What would a perfect world look like? I don’t know. Probably very sterile and boring. I don’t really want a perfect world. I’d be happy with just a humane one.
Dictionary.com defines humane as, “characterized by tenderness, compassion, and sympathy for people and animals; especially for the suffering or distressed: acting in a manner that causes the least harm to people or animals.”
When I was a boy I used to spend a few days with my paternal grandparents whom I called Nana and Granddad. They were both gentle souls, quiet, kind people.

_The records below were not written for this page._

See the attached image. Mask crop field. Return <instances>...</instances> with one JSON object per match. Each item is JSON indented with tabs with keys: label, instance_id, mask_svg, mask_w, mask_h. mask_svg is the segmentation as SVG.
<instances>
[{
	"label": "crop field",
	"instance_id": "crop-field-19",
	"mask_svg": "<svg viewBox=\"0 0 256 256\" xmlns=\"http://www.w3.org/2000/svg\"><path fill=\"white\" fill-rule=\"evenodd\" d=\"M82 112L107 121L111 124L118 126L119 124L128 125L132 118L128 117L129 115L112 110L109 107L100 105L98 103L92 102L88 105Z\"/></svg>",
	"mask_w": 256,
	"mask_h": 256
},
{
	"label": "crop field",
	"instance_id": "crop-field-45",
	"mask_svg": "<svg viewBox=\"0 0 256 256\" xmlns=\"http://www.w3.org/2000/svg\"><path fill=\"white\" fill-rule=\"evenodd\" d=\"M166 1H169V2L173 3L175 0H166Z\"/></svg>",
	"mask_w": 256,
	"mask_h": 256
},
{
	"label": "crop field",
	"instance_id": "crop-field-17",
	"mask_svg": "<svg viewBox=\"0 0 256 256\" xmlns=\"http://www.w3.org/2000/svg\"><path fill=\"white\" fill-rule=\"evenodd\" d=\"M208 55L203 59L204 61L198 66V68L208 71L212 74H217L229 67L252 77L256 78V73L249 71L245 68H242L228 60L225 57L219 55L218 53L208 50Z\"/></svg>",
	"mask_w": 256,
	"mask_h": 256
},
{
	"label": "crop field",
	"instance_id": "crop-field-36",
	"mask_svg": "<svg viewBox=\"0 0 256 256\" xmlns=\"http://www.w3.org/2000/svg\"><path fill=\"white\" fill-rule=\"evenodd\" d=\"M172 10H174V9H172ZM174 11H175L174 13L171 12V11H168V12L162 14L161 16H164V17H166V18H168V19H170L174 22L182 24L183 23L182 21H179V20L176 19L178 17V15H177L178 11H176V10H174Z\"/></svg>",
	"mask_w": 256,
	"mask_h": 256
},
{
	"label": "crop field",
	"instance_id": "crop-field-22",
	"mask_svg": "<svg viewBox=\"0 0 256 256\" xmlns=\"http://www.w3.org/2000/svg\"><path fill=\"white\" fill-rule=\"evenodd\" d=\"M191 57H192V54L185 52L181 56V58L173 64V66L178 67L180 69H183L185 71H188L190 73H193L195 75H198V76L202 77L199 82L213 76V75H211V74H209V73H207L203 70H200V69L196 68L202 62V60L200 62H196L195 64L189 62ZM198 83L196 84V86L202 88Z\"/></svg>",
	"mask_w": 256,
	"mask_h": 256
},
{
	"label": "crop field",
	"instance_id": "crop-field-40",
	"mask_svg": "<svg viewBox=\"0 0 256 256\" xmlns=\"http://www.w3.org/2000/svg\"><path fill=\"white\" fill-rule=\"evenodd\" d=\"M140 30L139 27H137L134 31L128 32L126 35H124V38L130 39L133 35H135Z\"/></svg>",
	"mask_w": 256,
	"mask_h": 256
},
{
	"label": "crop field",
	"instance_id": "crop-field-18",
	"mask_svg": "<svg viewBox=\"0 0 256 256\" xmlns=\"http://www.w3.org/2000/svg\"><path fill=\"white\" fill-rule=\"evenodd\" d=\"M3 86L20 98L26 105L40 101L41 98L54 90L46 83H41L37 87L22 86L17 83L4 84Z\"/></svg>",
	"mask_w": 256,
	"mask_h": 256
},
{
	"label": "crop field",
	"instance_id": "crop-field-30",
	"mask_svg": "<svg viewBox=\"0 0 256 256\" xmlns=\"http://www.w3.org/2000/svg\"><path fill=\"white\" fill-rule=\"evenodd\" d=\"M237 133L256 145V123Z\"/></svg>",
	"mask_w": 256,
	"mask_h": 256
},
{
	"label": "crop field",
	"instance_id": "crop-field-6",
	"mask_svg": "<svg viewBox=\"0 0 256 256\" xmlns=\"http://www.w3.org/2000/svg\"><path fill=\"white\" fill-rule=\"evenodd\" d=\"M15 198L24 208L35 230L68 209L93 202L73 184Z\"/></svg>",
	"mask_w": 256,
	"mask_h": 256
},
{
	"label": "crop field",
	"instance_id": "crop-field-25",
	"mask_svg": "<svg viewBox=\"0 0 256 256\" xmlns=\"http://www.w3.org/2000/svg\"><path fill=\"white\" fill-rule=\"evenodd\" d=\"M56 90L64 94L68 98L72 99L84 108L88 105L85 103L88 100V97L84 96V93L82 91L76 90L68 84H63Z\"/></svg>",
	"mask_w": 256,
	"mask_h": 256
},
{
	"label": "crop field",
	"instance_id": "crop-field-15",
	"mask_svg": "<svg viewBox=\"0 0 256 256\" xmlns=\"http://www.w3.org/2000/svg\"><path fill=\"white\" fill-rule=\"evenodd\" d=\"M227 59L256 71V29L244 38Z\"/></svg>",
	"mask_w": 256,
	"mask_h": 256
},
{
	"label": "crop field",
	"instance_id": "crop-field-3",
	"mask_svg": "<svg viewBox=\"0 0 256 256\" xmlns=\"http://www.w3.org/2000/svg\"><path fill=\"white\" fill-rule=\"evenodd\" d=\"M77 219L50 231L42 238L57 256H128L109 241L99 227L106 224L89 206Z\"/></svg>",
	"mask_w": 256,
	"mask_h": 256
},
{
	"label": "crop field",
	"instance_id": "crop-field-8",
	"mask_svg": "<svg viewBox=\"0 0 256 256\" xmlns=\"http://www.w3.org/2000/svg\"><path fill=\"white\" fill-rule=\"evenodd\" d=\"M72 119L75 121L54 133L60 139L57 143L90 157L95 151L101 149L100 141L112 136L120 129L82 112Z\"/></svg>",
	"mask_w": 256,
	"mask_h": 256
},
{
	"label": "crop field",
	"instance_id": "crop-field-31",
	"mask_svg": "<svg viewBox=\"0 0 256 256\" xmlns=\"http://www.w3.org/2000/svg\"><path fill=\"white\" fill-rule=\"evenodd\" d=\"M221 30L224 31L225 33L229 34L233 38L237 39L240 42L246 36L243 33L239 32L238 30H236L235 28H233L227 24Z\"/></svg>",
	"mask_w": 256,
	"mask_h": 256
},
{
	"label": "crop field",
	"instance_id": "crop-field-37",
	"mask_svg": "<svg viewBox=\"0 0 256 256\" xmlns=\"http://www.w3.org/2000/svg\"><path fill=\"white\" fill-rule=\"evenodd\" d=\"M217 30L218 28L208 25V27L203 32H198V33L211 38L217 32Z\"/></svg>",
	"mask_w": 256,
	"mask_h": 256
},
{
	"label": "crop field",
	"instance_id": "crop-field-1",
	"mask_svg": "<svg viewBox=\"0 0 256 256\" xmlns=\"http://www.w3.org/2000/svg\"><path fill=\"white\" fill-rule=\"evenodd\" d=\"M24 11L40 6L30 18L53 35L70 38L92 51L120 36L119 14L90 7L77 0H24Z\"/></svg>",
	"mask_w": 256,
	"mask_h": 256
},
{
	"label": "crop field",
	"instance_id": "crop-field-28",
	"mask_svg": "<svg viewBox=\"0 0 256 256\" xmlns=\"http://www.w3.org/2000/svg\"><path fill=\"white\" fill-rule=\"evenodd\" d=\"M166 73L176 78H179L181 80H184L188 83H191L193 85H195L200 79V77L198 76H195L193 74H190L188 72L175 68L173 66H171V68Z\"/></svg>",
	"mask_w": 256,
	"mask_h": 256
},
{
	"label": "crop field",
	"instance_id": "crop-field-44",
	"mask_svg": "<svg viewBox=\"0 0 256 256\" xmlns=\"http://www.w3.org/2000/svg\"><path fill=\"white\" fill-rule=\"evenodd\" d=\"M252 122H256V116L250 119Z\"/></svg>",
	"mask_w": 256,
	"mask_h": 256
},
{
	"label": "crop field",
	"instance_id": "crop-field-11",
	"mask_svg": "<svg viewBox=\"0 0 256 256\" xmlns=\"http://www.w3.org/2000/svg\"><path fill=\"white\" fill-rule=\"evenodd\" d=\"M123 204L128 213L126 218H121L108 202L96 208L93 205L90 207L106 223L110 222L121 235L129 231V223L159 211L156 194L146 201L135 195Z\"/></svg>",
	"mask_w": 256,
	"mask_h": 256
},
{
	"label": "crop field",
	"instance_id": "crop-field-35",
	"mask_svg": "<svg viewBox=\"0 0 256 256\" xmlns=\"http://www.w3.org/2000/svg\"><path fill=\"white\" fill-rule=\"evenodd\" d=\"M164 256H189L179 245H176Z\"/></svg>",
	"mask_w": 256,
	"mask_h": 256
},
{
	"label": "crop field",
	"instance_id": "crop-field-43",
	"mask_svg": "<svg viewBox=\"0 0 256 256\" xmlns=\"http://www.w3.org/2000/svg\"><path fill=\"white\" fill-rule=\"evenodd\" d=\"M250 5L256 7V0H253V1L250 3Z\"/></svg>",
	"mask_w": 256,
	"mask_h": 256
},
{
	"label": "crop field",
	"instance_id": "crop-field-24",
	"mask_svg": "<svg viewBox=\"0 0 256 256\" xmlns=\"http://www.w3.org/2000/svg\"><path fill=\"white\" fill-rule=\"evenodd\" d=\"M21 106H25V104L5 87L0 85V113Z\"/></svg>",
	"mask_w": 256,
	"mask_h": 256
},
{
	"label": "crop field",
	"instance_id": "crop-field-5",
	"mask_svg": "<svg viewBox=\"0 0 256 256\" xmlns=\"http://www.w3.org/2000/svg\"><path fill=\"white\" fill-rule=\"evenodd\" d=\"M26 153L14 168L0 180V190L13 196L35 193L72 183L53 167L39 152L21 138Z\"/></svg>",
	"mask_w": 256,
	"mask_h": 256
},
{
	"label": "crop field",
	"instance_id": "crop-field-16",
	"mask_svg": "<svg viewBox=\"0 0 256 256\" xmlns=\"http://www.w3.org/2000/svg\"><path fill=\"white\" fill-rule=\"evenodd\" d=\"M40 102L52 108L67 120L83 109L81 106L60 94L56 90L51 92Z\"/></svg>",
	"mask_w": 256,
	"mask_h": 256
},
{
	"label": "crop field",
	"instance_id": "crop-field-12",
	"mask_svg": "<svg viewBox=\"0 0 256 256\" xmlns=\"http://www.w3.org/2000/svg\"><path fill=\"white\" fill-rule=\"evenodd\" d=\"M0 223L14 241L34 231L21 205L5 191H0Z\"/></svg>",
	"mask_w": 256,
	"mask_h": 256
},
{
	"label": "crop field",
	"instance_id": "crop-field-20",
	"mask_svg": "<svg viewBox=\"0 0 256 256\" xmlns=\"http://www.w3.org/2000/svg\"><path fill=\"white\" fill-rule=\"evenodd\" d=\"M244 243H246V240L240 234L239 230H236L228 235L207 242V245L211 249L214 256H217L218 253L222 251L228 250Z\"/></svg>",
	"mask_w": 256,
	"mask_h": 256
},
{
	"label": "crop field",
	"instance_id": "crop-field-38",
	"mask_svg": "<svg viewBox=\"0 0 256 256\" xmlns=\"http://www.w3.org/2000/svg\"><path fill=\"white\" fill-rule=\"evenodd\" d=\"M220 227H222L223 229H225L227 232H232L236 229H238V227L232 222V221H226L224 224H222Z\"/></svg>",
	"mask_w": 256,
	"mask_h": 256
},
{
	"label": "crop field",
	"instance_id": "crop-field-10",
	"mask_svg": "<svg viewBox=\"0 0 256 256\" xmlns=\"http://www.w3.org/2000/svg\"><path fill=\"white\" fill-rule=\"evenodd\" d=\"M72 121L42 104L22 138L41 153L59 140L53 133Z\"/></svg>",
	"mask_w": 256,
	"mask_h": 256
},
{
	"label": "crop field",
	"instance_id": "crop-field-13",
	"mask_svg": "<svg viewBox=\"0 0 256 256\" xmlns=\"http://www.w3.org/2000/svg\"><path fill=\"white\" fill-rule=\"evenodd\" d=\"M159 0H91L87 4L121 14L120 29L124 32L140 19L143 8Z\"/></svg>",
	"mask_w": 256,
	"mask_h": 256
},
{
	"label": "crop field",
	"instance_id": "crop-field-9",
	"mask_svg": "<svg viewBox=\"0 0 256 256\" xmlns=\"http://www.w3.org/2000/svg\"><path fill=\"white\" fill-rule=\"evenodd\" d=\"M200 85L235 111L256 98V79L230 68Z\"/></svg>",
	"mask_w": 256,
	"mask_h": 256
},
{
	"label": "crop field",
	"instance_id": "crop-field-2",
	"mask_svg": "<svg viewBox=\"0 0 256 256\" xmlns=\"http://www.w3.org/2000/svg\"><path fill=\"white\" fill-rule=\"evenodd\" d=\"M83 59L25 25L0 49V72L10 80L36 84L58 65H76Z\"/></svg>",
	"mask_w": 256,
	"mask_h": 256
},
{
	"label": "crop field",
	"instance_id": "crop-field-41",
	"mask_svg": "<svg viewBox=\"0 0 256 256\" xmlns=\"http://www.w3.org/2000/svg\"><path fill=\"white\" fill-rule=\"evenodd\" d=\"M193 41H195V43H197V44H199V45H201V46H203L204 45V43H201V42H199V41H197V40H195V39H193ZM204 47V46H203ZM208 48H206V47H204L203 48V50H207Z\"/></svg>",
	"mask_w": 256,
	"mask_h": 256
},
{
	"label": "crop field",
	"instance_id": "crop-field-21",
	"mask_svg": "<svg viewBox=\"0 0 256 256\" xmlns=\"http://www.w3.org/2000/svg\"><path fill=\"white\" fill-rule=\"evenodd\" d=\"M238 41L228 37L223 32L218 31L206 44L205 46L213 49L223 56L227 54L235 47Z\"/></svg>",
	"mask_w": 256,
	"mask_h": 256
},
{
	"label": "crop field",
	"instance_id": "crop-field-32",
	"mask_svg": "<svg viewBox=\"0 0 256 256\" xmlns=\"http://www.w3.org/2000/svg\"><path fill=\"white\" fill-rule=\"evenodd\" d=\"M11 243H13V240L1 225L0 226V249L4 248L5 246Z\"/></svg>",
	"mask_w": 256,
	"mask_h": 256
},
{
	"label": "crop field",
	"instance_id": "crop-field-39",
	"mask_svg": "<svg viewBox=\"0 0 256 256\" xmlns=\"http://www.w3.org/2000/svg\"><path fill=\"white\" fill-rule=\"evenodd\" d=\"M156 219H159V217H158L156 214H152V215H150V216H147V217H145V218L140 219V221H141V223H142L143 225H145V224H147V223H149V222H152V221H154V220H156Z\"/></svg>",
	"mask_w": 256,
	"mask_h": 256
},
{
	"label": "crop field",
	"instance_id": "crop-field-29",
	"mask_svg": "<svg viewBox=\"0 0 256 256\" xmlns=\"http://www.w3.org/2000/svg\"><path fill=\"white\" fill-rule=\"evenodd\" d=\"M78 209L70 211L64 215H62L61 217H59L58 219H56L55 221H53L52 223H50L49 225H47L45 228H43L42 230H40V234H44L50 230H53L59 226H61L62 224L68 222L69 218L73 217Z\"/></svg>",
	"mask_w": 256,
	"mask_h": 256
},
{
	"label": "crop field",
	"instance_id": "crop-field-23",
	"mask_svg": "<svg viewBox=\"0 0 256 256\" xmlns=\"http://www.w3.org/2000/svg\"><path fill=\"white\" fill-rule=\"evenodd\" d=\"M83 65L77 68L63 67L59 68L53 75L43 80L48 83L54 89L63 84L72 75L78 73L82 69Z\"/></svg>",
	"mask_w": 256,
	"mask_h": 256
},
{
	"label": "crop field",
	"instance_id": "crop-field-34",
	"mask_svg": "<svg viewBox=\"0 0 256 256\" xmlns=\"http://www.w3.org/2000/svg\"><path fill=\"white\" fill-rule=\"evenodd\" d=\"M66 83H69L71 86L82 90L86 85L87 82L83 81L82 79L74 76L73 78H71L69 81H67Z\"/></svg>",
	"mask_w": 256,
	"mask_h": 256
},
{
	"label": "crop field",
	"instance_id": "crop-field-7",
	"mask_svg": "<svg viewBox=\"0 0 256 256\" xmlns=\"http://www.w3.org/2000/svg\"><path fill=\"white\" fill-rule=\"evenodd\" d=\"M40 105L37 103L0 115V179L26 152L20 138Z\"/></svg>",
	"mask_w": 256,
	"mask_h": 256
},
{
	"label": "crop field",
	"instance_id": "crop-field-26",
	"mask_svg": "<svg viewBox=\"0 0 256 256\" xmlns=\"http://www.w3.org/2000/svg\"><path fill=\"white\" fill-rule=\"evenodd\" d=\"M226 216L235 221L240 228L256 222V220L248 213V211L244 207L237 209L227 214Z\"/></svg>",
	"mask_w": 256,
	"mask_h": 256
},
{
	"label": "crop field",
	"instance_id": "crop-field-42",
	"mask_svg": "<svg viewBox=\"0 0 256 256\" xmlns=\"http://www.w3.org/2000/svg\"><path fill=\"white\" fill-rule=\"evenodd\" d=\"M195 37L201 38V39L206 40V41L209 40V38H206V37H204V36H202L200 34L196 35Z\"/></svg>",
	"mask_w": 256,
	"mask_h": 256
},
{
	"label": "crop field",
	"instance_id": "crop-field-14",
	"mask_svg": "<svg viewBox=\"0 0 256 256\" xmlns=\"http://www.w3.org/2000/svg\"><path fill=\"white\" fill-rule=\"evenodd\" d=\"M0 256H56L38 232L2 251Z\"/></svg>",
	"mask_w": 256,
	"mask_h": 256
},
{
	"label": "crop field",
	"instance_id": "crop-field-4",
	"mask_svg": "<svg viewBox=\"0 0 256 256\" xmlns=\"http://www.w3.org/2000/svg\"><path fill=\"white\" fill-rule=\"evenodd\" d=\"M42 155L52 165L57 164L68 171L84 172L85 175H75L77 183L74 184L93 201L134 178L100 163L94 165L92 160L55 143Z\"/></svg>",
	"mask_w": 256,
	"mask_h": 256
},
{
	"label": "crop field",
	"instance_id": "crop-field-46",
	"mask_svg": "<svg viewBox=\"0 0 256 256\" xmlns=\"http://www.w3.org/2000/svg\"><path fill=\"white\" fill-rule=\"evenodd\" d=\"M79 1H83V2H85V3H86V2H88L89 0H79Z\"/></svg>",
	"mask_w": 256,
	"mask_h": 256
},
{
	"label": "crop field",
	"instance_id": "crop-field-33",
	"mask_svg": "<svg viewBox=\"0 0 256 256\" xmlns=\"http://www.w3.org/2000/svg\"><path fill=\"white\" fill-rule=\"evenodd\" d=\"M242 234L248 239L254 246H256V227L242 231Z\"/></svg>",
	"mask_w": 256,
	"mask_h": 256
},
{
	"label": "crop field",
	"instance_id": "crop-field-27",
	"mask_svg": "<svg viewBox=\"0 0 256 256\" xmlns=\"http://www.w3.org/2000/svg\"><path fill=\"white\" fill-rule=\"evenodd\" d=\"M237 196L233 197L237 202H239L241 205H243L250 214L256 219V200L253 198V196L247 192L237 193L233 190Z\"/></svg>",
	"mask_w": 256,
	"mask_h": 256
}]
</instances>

One afternoon after Nana had fixed me lunch in the kitchen and I had finished eating, I took my plate to the sink to wash it. I noticed a small spider on the window sill and asked Nana for the flyswatter so I could kill it. She said, “Oh honey, don’t hurt it. It’s not poisonous. It’s not bothering anyone. And it will eventually find its way outside.”
I will never forget how at that moment I started feeling a deeper sense of compassion for all living things—people, animals, and insects. They all have their purpose.
As an adult, I often turned to that teaching moment in Nana’s kitchen. I realized if I saw the world as sacred and everyone and everything in it as valuable, I would be a gentler person myself. More open to others. More willing to be tolerant of the differences in people. I understood that I could be more humane.
This simple truth often seems lost on many of us and too often on our leaders. Politics today is about gaining power for private financial gain and personal ambitions. It’s not about service, wisdom, or goodwill. Our president carries on his usual business dealings, some glaringly inappropriate and possibly illegal, while taking resources away from the poor, the sick, the immigrant, the minorities, the old, and the disabled.
Congress bows their heads in prayer for children and teens being murdered in their school classrooms but refuses to do anything to stop the prolific and insane sale of military weapons to anyone who wants them and who then may choose to use them against the innocent. Their prayers don’t mean anything and neither do their idle acts of concern. What means something is their indifference and their inaction. That, we clearly get.
The political arena, whatever it has been in the past, is without a doubt today a crowd of compromised, autocratic egoists, who seem totally disinterested in fairness, justice, equality, or the general goodwill of the nation. Their entire purpose seems focused solely on themselves and being the accomplices of a pervasive corruption of our political process.
There isn’t simply the lack of morals there, or ethics, or even conscience. There is that. But worse, there is the obvious loss of our leaders just being humane. Having enough humanity in them to be responsible and worthy and credible for the important work we citizens have elected them to do.
This poisonous lack of human goodness grows indiscriminately and infects all of us. We become a nation that is cynical, angry, immune to the sufferings and the basic needs of one another. If there are differences between us, if someone offends us, if we are betrayed in some way, our first response seems to be to react with violence. Guns are our non-negotiable terms of a settlement. For far too many our amazing freedom means nothing if we cannot be armed with assault weapons and the right to kill on instinct, out of little more than curiosity, personal insult, or the urge to get revenge.
A co-worker returned from maternity leave to the office this week. She showed pictures of her newborn. A happy, bright-eyed baby boy beaming with health and innocence. I looked long at his photo. His tiny hands and feet. His intense eyes alive with wonder. I thought, will he resist whatever coarse and callous behavior of his generation? Will he grow into a person characterized by compassion and sympathy, someone who does no harm to others? Will he be humane?
I hope so.
I hope it is possible for those of us setting examples before him to be humane ourselves. I even hope it is still possible for our leaders. Before it’s too late.